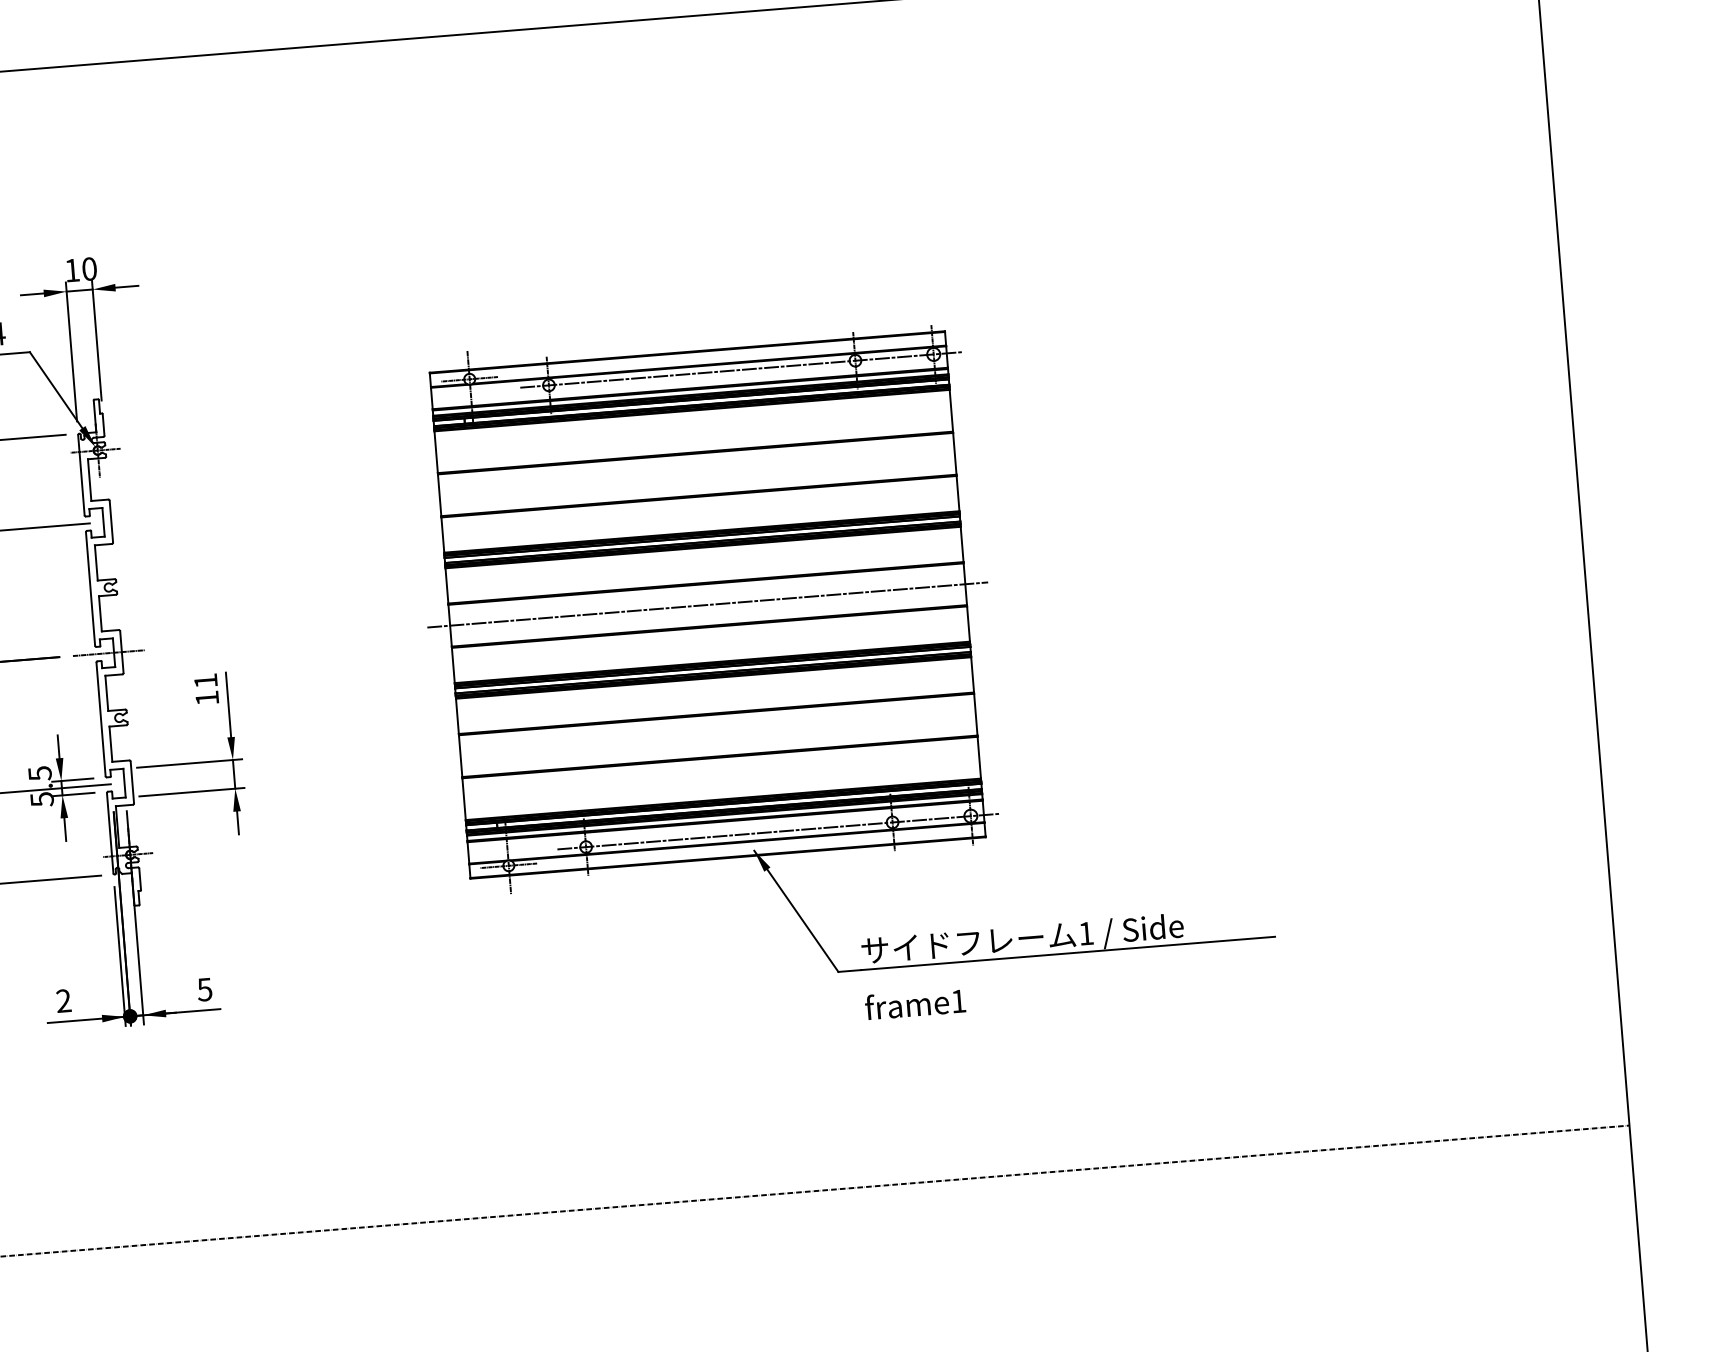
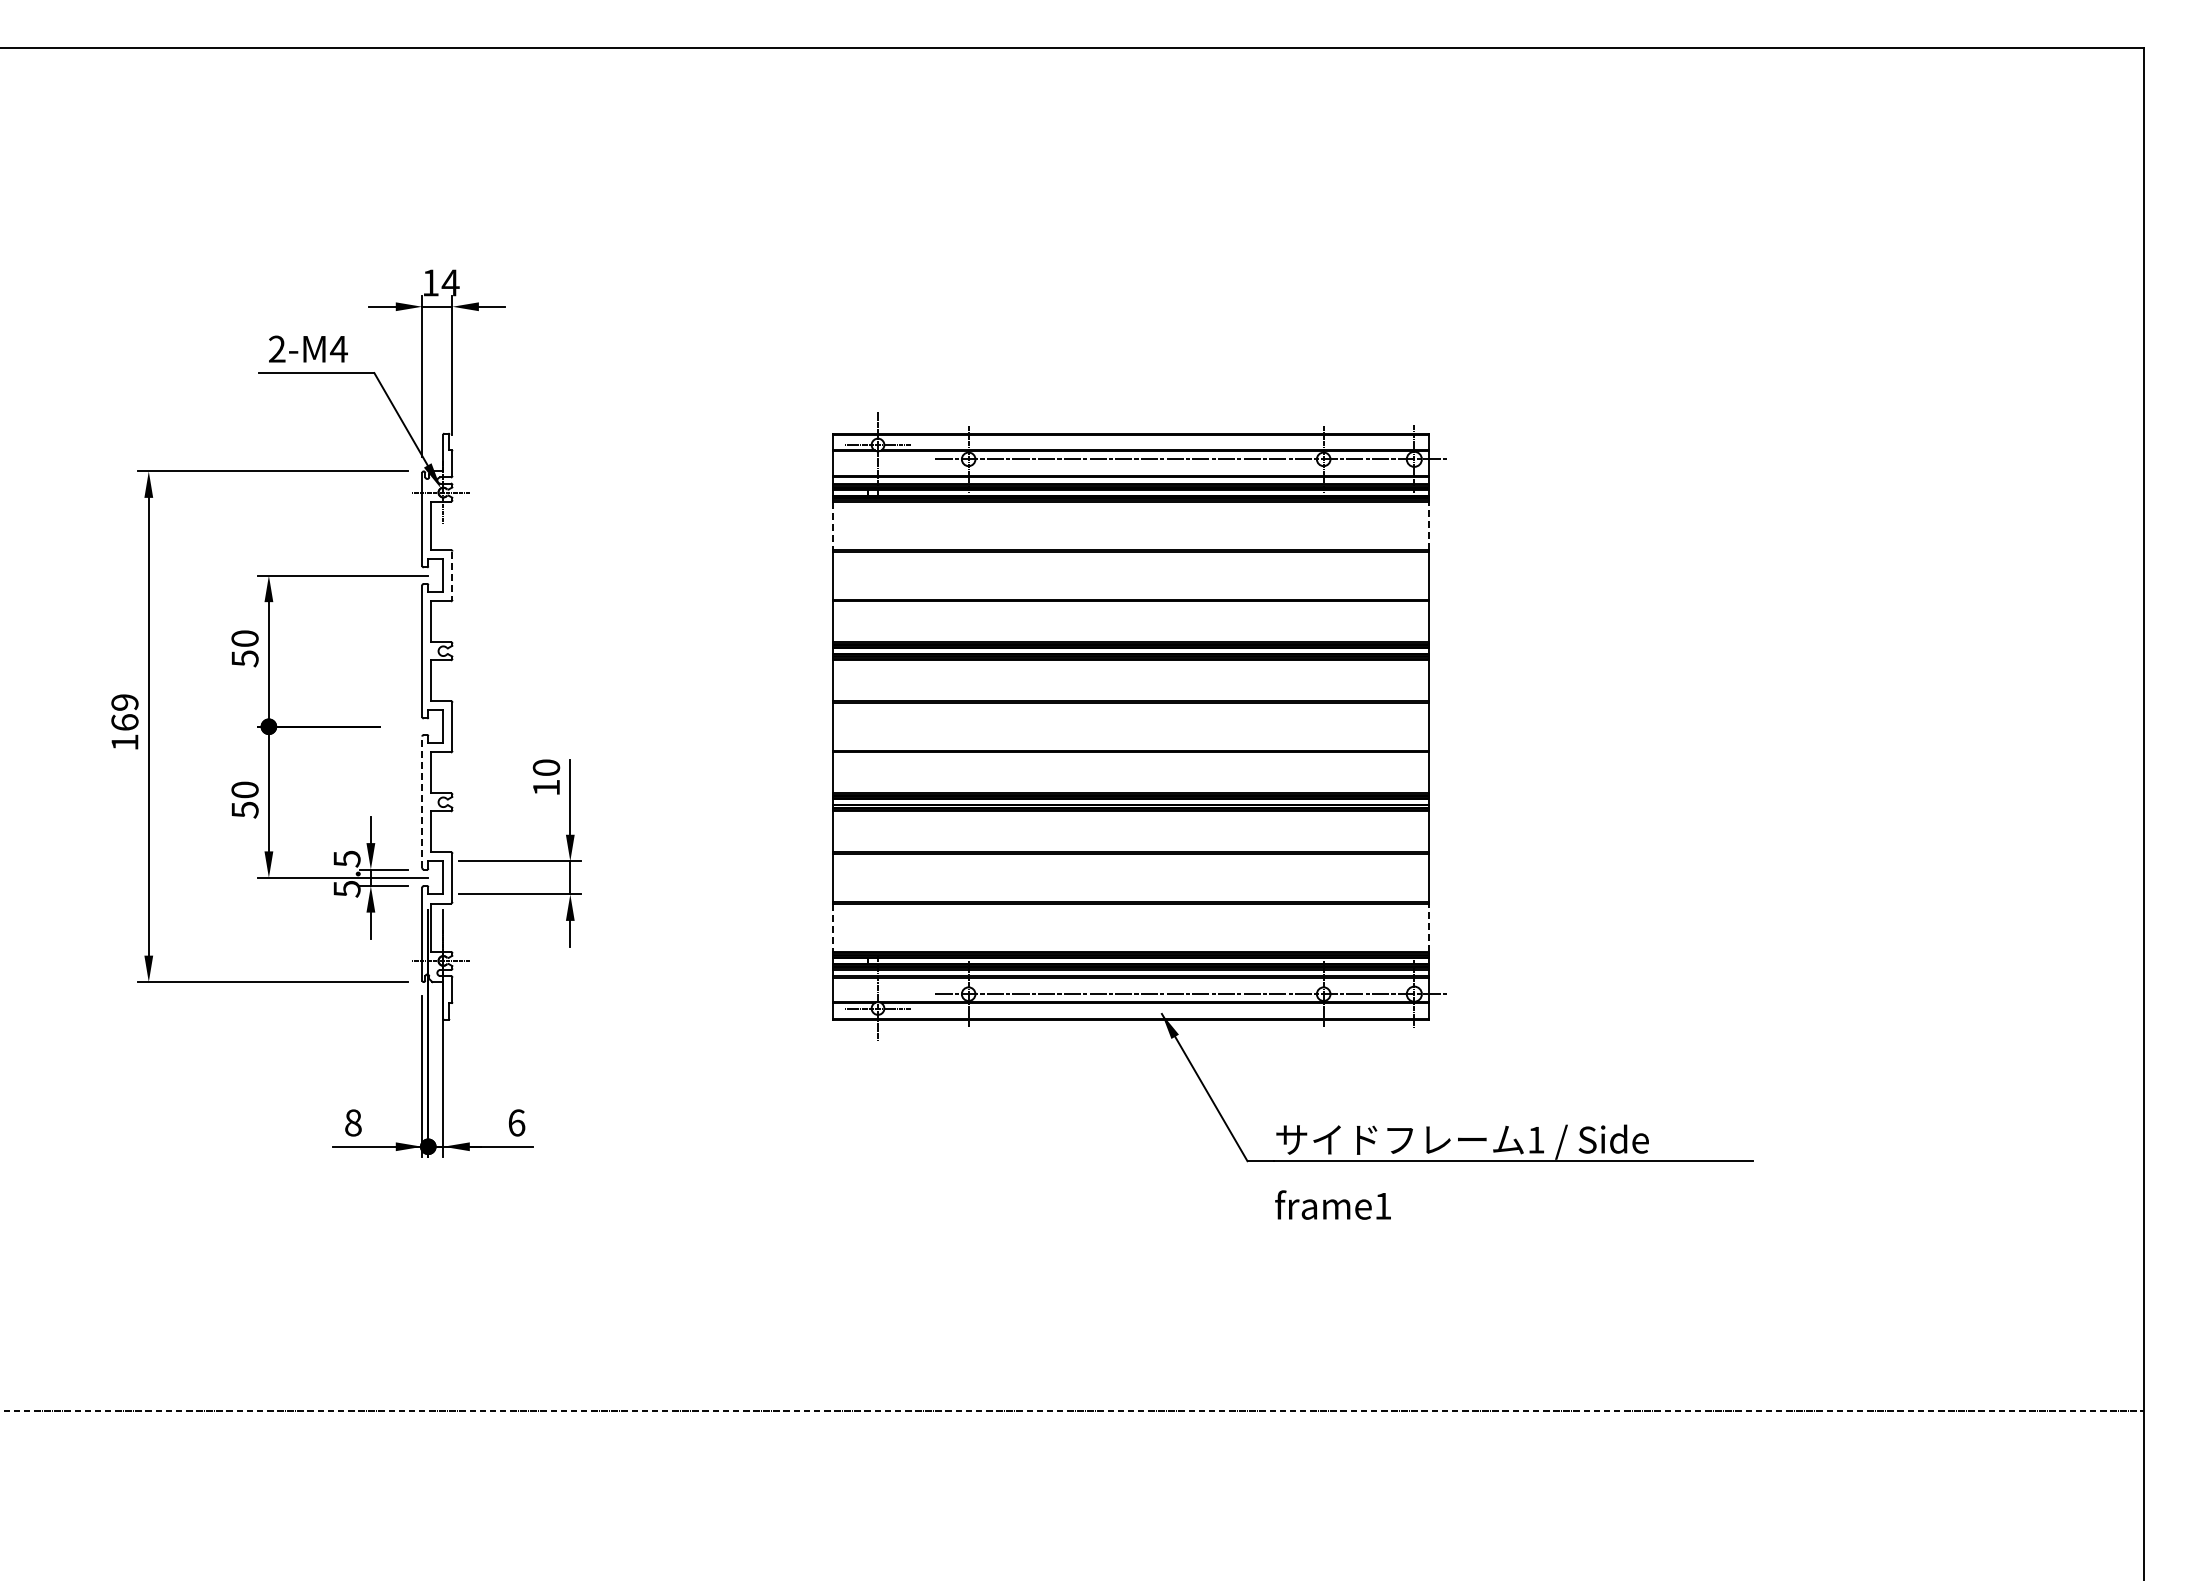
text: (89, 268) -> (450, 282), 10 -> 14
line: (951, 410) -> (1429, 525), solid -> dashed
line: (436, 452) -> (832, 526), solid -> dashed
line: (111, 522) -> (452, 576), solid -> dashed
line: (707, 604) -> (1130, 726), removed
line: (108, 652) -> (436, 726), removed
text: (205, 680) -> (546, 767), 11 -> 10
line: (101, 719) -> (422, 802), solid -> dashed
line: (979, 757) -> (1429, 927), solid -> dashed
line: (463, 799) -> (832, 928), solid -> dashed
text: (204, 989) -> (516, 1122), 5 -> 6
text: (63, 1000) -> (353, 1122), 2 -> 8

──────────

### Requirement:
Copy exactly the lines above, from the one containing "line: (707, 604) -> (1130, 726), removed" through the very last line.

### Output:
line: (707, 604) -> (1130, 726), removed
line: (108, 652) -> (436, 726), removed
text: (205, 680) -> (546, 767), 11 -> 10
line: (101, 719) -> (422, 802), solid -> dashed
line: (979, 757) -> (1429, 927), solid -> dashed
line: (463, 799) -> (832, 928), solid -> dashed
text: (204, 989) -> (516, 1122), 5 -> 6
text: (63, 1000) -> (353, 1122), 2 -> 8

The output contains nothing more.